# WHAT THE TASK ASKS
Count the lines of data below that include "moved". Provide only the number.

(Scene change data)
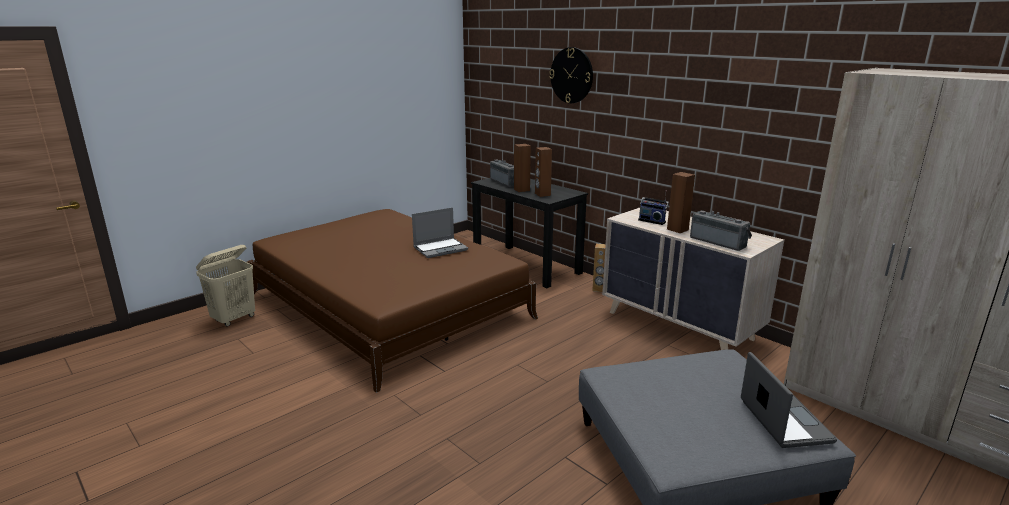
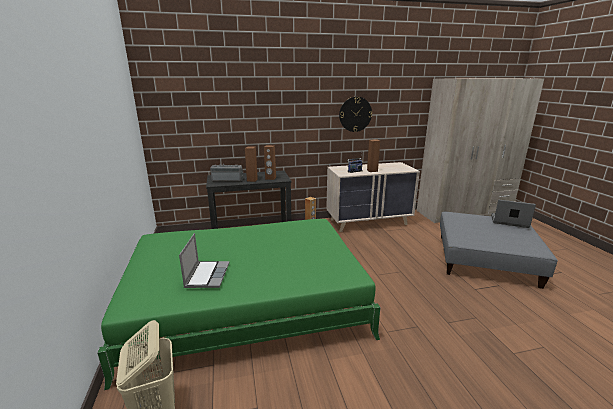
camera: 60 degrees left, 0 degrees up
brown bed [247,209,538,393] -> green bed [97,219,381,390]
laptop [412,207,468,258] -> laptop moved to [179,233,230,288]
wall clock [549,47,593,103] -> wall clock moved to [339,97,372,132]
radio [690,210,752,251] -> none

# EXERCISE OUTPUT
2